踏み込みは鋭い。拳、肘、膝――羂索の連撃は無駄がなく、正確に急所を捉えてくる。内側を揺らされた直後であれば、それだけで崩されてもおかしくはない。

 

 だが。

 

 憲倫の体は、崩れない。

 

 打撃は触れている。だが衝撃は深く通らない。骨格がわずかにずれ、重心がほんの一瞬だけ外される。それだけで威力の通り道が逸れる。

 

 羂索の目が細まる。

 

 確かに当てている。

 

 だが、決定打にならない。

 

 血は、なお流れている。胸を貫いた傷から溢れ続ける赤は止まらない。石畳を濡らし、周囲へと広がり、その密度をじわじわと増していく。

 

 足元の血が持ち上がる。細い線が無数に立ち上がり、空間へと広がる。

 

 血糸。

 

 触れた瞬間、情報が流れ込む。踏み込み、重心、攻撃の選択――そのすべてが遅延なく伝わる。

 

 羂索の動きが、わずかにずれる。

 

 ほんの一瞬。

 

 だが、それで十分だった。

 

 憲倫が半歩引く。近接の間合いが、術式の間合いへと切り替わる。

 

 同時に、血が収束する。散っていた赤が一点へ吸い寄せられ、圧縮される。空気が微かに軋む。

 

 百斂。

 

 羂索の拳が伸び切る、その刹那。

 

 憲倫は撃つ。

 

 ――穿血。

 

 音はない。発射の兆しもない。ただ、そこに“到達する”。

 

 羂索が反応する。ほぼ同時に身体を捻る。
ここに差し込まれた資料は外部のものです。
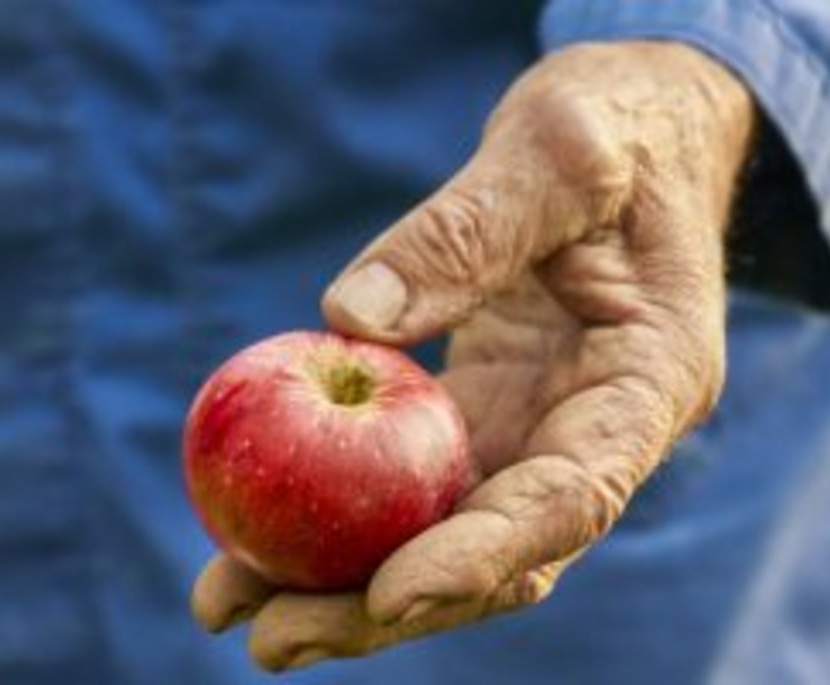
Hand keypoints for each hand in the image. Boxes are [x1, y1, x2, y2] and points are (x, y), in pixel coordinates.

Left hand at [191, 41, 754, 670]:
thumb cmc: (616, 131)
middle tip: (270, 640)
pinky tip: (256, 529)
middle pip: (494, 553)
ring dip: (343, 581)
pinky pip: (411, 478)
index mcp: (646, 384)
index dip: (480, 557)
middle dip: (385, 608)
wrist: (624, 140)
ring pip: (442, 532)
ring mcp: (532, 429)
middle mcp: (590, 431)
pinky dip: (341, 511)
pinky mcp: (481, 413)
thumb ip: (469, 229)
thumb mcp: (558, 152)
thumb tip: (345, 322)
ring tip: (231, 607)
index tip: (383, 596)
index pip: (570, 498)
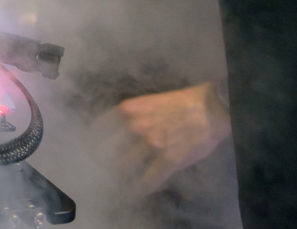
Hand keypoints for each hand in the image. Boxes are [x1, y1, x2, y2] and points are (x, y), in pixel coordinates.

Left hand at [90, 81, 231, 197]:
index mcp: (127, 110)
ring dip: (117, 179)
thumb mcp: (147, 102)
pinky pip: (149, 180)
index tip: (85, 151)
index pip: (97, 129)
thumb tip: (115, 132)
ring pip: (124, 168)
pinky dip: (140, 189)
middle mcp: (134, 127)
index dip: (89, 143)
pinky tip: (135, 193)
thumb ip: (130, 116)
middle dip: (99, 163)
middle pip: (105, 152)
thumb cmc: (180, 102)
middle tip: (97, 171)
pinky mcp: (169, 160)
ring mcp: (151, 145)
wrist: (211, 107)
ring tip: (113, 185)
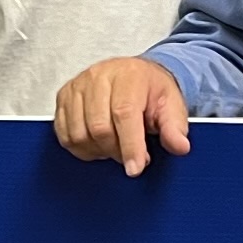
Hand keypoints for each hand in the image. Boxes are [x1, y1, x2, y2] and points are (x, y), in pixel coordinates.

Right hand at [55, 58, 190, 174]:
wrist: (135, 75)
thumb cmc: (151, 90)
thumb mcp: (172, 106)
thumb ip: (175, 127)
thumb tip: (179, 146)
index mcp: (129, 75)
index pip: (124, 114)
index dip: (130, 146)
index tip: (135, 167)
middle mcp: (98, 77)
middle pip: (99, 128)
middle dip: (116, 151)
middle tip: (132, 156)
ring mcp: (78, 86)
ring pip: (79, 134)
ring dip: (98, 151)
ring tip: (116, 146)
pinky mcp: (63, 97)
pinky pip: (64, 134)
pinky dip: (81, 147)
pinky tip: (98, 143)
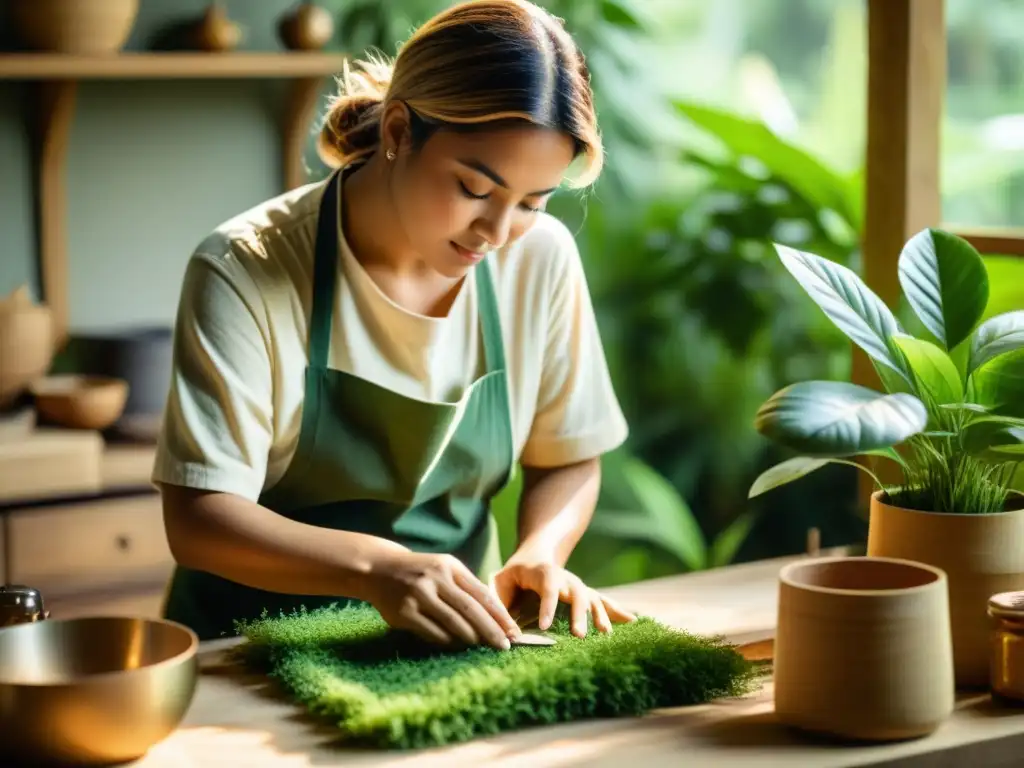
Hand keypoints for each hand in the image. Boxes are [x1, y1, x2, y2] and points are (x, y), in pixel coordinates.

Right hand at [362, 551, 520, 650]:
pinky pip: (433, 633)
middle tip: (505, 647)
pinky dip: (448, 642)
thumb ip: (467, 587)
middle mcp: (435, 578)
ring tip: (482, 647)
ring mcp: (418, 595)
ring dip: (471, 639)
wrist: (379, 568)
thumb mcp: (444, 568)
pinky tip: (457, 646)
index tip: (514, 632)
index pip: (482, 594)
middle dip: (491, 631)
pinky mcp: (404, 613)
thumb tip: (497, 617)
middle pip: (471, 610)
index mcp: (450, 566)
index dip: (500, 615)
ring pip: (453, 623)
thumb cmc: (421, 572)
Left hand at [492, 556, 635, 637]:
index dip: (548, 606)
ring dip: (600, 615)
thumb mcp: (501, 581)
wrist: (537, 554)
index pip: (548, 588)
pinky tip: (634, 622)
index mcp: (543, 573)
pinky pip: (604, 602)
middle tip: (579, 635)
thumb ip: (500, 602)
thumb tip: (507, 633)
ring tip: (605, 634)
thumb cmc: (515, 573)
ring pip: (593, 598)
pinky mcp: (587, 594)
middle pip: (576, 593)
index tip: (546, 627)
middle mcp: (566, 578)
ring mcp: (579, 586)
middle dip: (579, 614)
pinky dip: (618, 611)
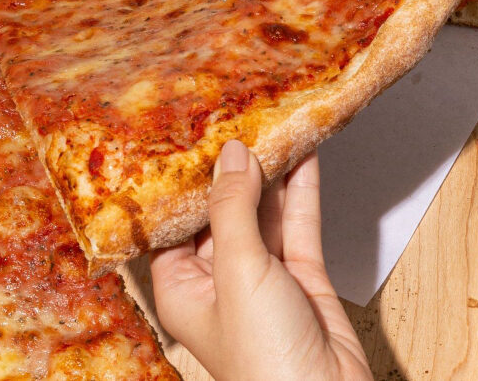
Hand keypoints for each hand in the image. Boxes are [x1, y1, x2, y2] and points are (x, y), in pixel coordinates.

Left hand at [150, 141, 370, 380]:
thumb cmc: (265, 359)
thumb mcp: (238, 272)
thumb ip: (234, 209)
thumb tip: (232, 156)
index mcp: (181, 289)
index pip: (173, 224)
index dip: (182, 183)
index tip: (191, 139)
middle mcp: (219, 282)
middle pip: (223, 213)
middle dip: (233, 172)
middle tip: (240, 122)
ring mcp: (264, 278)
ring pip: (265, 215)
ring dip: (272, 176)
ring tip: (275, 127)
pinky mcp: (303, 277)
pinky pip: (298, 225)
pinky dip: (302, 192)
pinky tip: (303, 159)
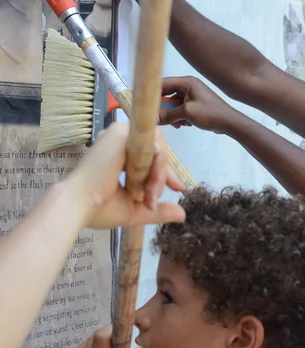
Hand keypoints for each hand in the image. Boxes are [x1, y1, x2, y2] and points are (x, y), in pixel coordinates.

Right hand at [63, 123, 185, 228]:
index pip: (152, 157)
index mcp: (119, 154)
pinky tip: (147, 183)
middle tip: (152, 199)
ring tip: (146, 196)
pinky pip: (152, 145)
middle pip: (157, 154)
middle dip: (161, 179)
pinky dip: (155, 166)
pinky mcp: (120, 132)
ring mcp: (120, 134)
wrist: (79, 206)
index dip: (166, 173)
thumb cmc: (100, 209)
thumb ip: (159, 210)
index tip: (178, 188)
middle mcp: (119, 141)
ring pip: (157, 151)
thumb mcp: (136, 210)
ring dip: (158, 176)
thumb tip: (183, 215)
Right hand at [160, 76, 239, 133]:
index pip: (163, 83)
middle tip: (158, 117)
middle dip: (164, 108)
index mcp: (187, 82)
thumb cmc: (211, 113)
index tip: (143, 102)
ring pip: (173, 104)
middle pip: (167, 95)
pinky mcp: (195, 104)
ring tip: (177, 123)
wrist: (229, 122)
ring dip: (172, 115)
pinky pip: (180, 109)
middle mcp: (189, 86)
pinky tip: (185, 124)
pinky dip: (180, 117)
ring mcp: (192, 96)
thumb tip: (153, 119)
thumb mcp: (186, 113)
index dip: (152, 92)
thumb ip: (168, 115)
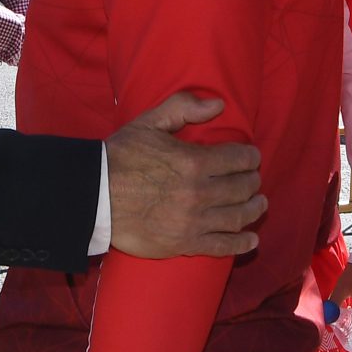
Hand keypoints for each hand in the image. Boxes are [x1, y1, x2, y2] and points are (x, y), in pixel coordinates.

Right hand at [104, 92, 266, 258]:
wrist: (93, 196)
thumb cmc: (120, 157)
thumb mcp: (148, 123)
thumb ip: (183, 108)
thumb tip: (218, 106)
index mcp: (193, 161)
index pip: (238, 159)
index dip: (250, 157)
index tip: (251, 157)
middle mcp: (198, 193)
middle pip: (242, 188)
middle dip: (253, 181)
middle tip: (253, 179)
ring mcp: (193, 221)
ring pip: (237, 216)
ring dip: (253, 209)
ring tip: (258, 204)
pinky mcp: (184, 243)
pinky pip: (222, 245)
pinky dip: (241, 243)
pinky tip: (251, 238)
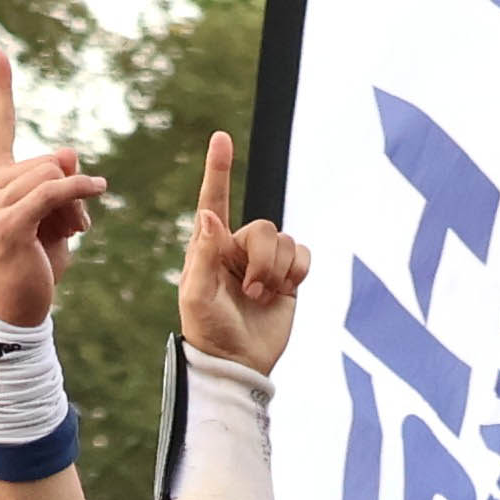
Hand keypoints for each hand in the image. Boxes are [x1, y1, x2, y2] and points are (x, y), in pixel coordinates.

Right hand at [0, 49, 104, 325]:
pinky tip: (97, 190)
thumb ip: (59, 181)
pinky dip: (79, 191)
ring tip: (75, 232)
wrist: (14, 310)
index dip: (1, 88)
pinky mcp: (7, 223)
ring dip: (77, 202)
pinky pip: (53, 191)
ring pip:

だが完全には逃げきれない。

 

 穿血が、右肩口を掠めた。

 

 肉が削がれ、血が弾ける。

 

 衝撃が遅れて叩きつけられ、肩口の布ごと抉り取られる。

 

 貫通には至らない。

 

 だが。

 

 浅くもない。

 

 確実に、持っていかれている。

 

 羂索の重心がわずかに揺れる。

 

 その瞬間、足元の血が立ち上がる。数条が絡みつくように広がり、動線を制限する。

 

 避ければ、触れる。

 

 踏み込めば、次が来る。

 

 羂索は即座に理解する。

 

 止まらない。

 

 思考も、動きも。

 

 そのまま踏み込む。

 

 削られた肩を気にする様子もなく、距離を詰める。拳が振り抜かれる。打撃の精度は落ちていない。むしろ、より鋭くなる。

 

 応じるように、血が再び動く。

 

 押し潰すか、撃ち抜くか。

 

 どちらも引かない。

 

 空間そのものが、軋むように張り詰めていた。